Study identifies gene variants associated with biliary atresia splenic malformation syndrome in children

Researchers have identified gene variants present in infants with biliary atresia splenic malformation syndrome that may increase susceptibility to this severe and potentially deadly childhood liver disease. Biliary atresia is a serious liver disease that occurs during the first few months of life in which bile ducts that drain from the liver, delivering bile acids to the intestine, become inflamed and scarred, leading to a back-up of bile into the liver. This back-up can result in liver damage and, if not treated with surgery or liver transplantation, can lead to liver failure and death. Although a rare disease, biliary atresia remains the most common form of severe liver disease in children and the leading cause for pediatric liver transplantation. Some infants with biliary atresia have additional complications caused by improper positioning of some internal organs, such as the spleen, within the body; this condition is referred to as biliary atresia splenic malformation (BASM) syndrome. The causes of biliary atresia and the rarer BASM syndrome are not fully understood.
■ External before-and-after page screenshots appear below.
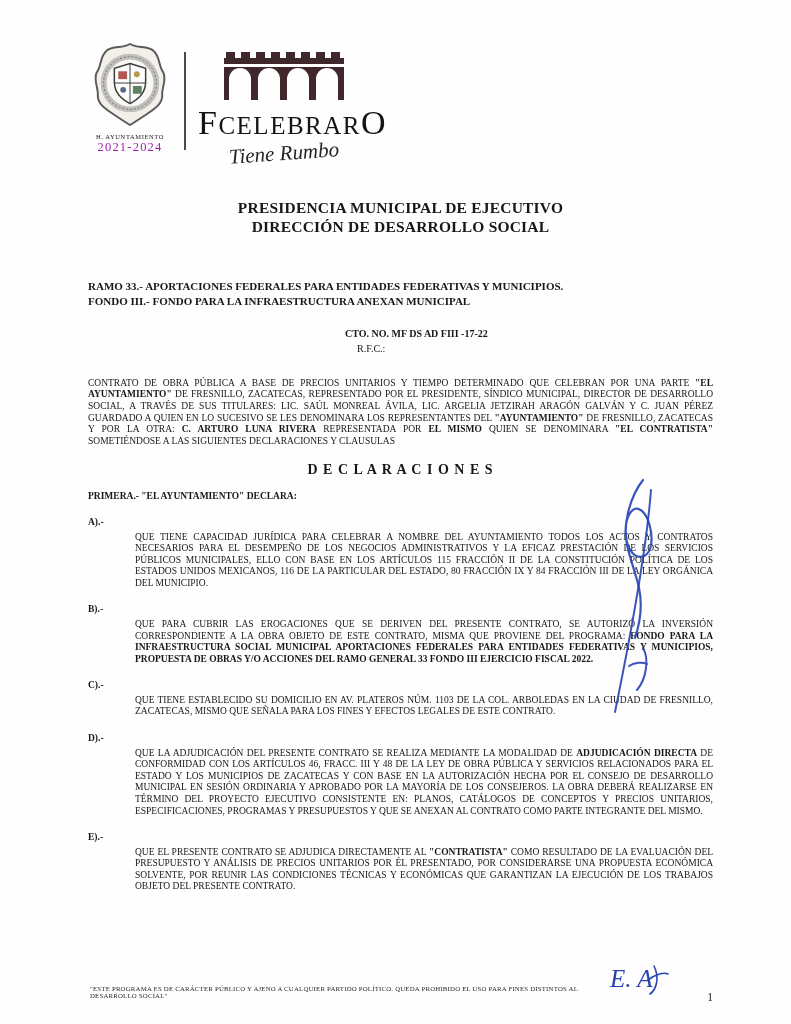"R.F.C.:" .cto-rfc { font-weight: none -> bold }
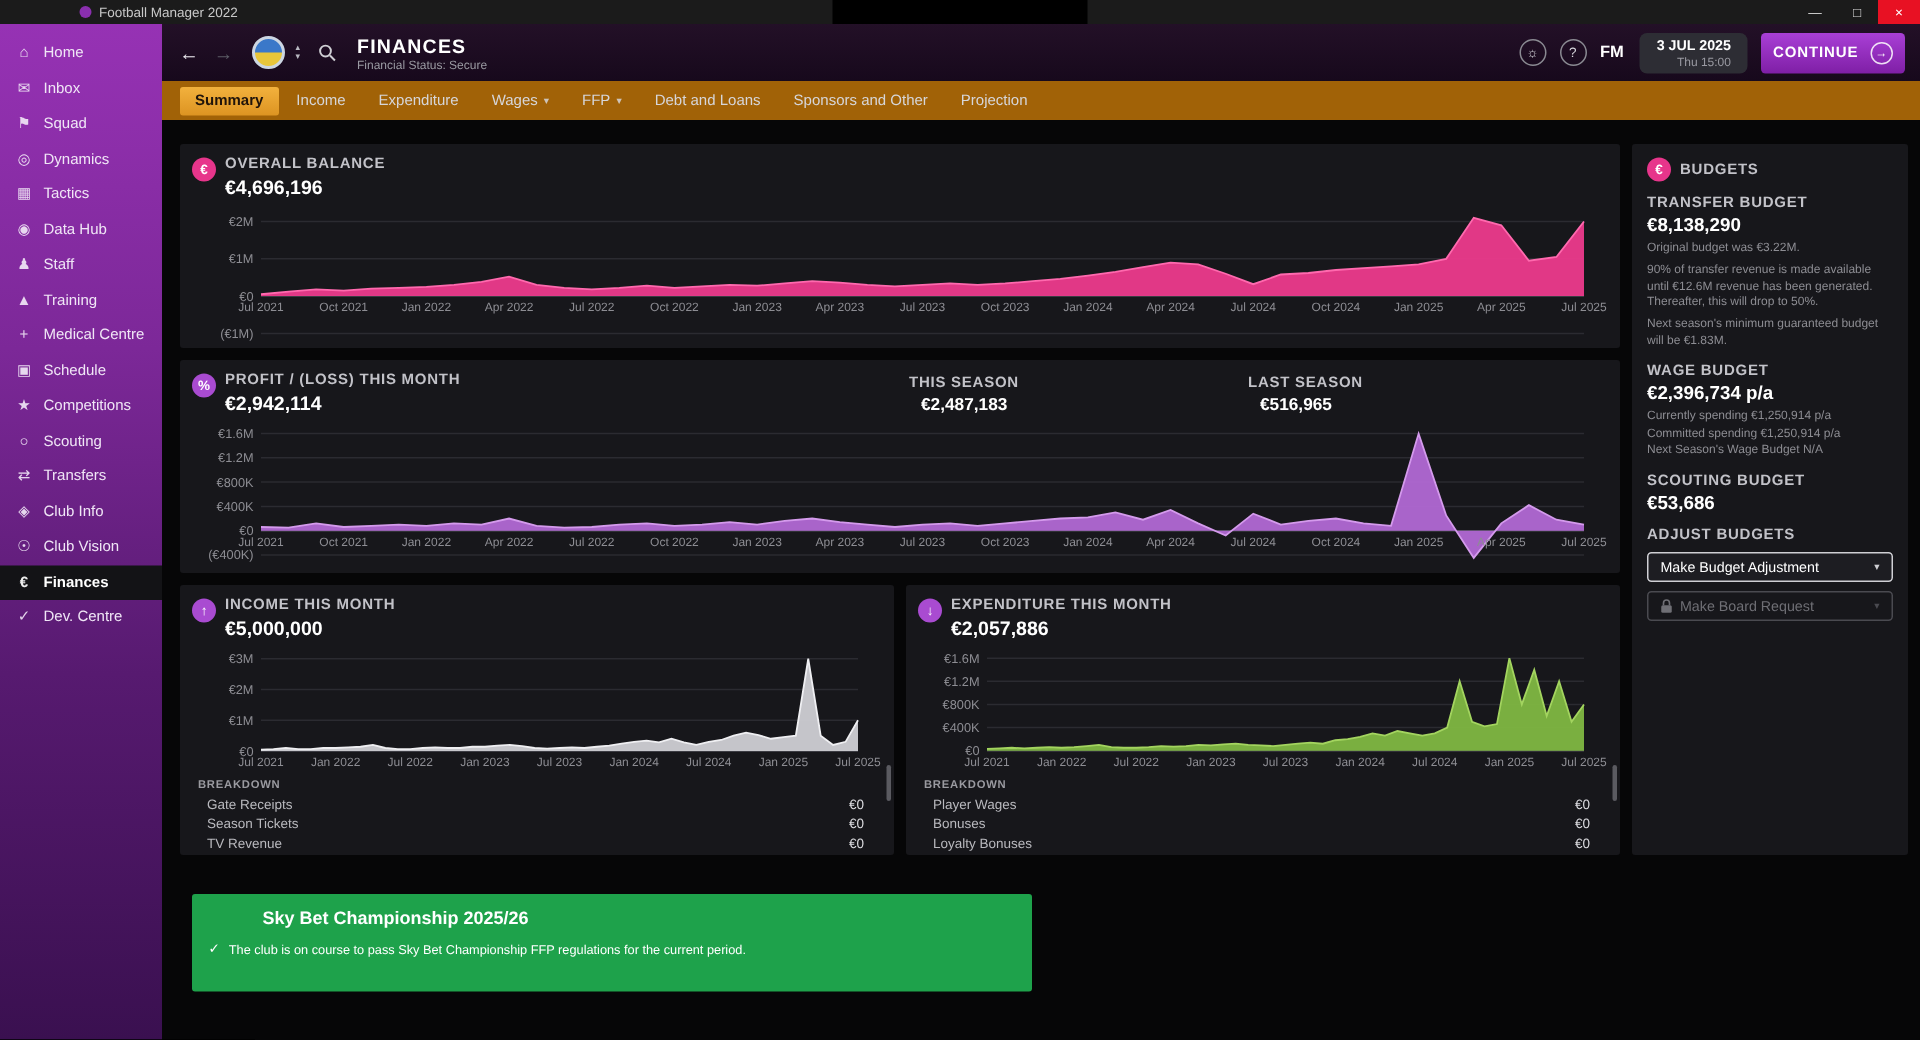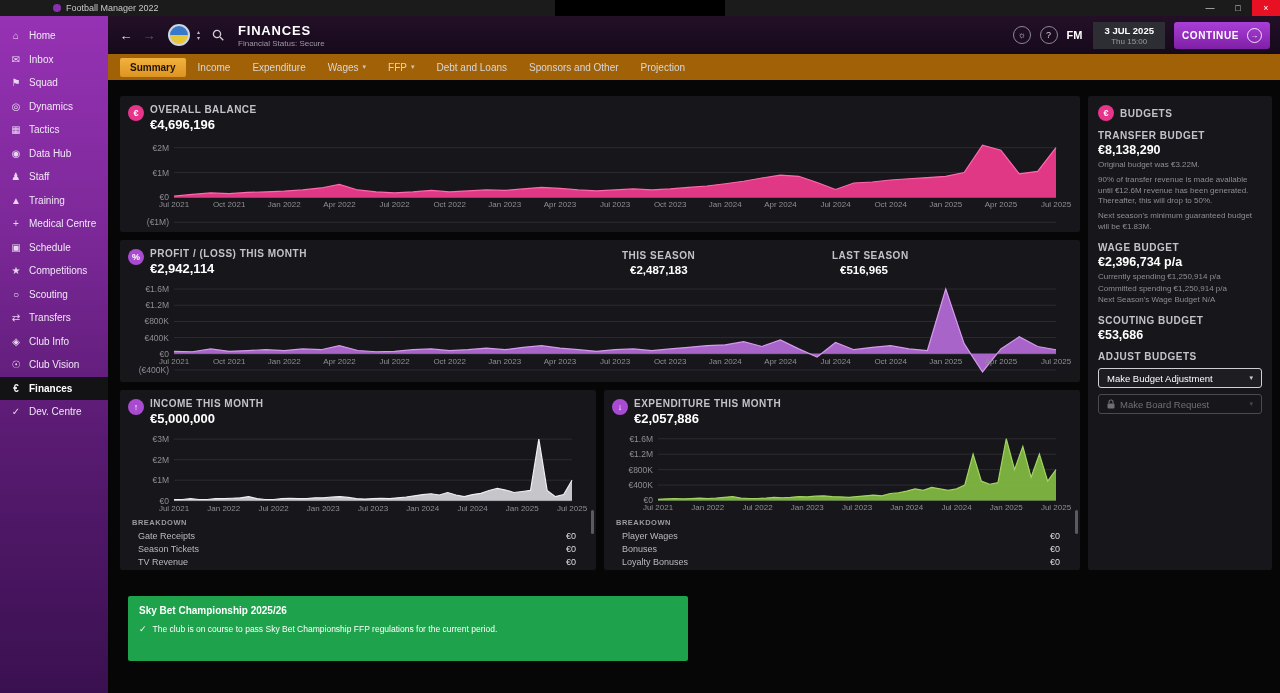"3 JUL 2025" .date-box { border-radius: 0 -> 5px; text-align: center -> right }
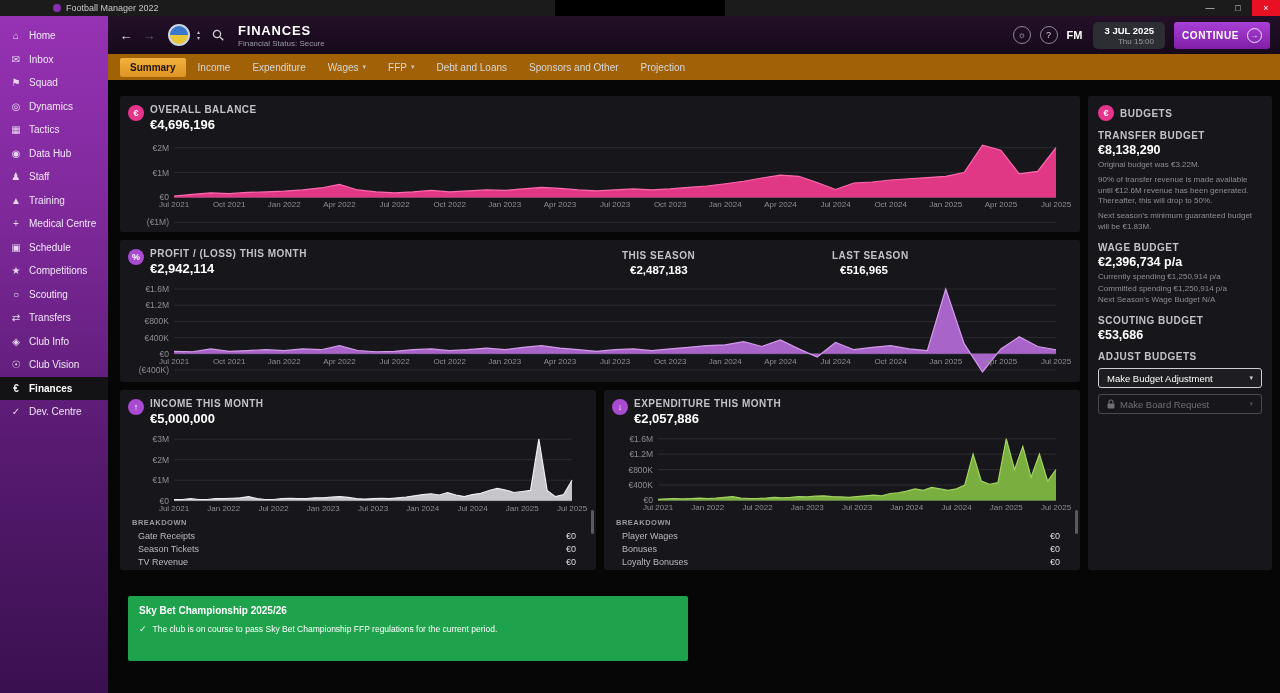"THIS SEASON" div.stat-abs { left: 502px -> 486px }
With support from the NIDDK, the National Center for Advancing Translational Sciences, and other sources, researchers set forth to identify genetic factors that might play a role in the development of BASM syndrome by studying infants enrolled in the NIDDK’s Childhood Liver Disease Research Network (ChiLDReN) and their parents. They sequenced portions of the genomes of the families and looked for genetic variants that likely disrupt biological functions previously implicated in biliary development and in organ positioning. In particular, they examined variants that might be associated with blockage of bile flow or dysfunction in the cilia (hair-like projections) that line the bile ducts and play a role in cell signaling. The investigators found variants of one gene in particular, called PKD1L1, in about 12 percent of the children studied with BASM. The protein produced by this gene is important for both ciliary signaling and proper positioning of internal organs during embryonic development, underscoring its possible role in BASM syndrome. Also, the researchers tested a tissue sample from one of the children with PKD1L1 variants and found reduced activity of this gene within the bile ducts, meaning the functionality of the gene may be affected.

This study identifies PKD1L1 as a new candidate gene in the development of BASM syndrome—and possibly some cases of biliary atresia without BASM syndrome, given the important role of this gene product in biliary function—in young children. Future studies in both humans and cell or animal models could explore the functions of this gene and the possible mechanisms by which these genetic variants might contribute to these rare diseases.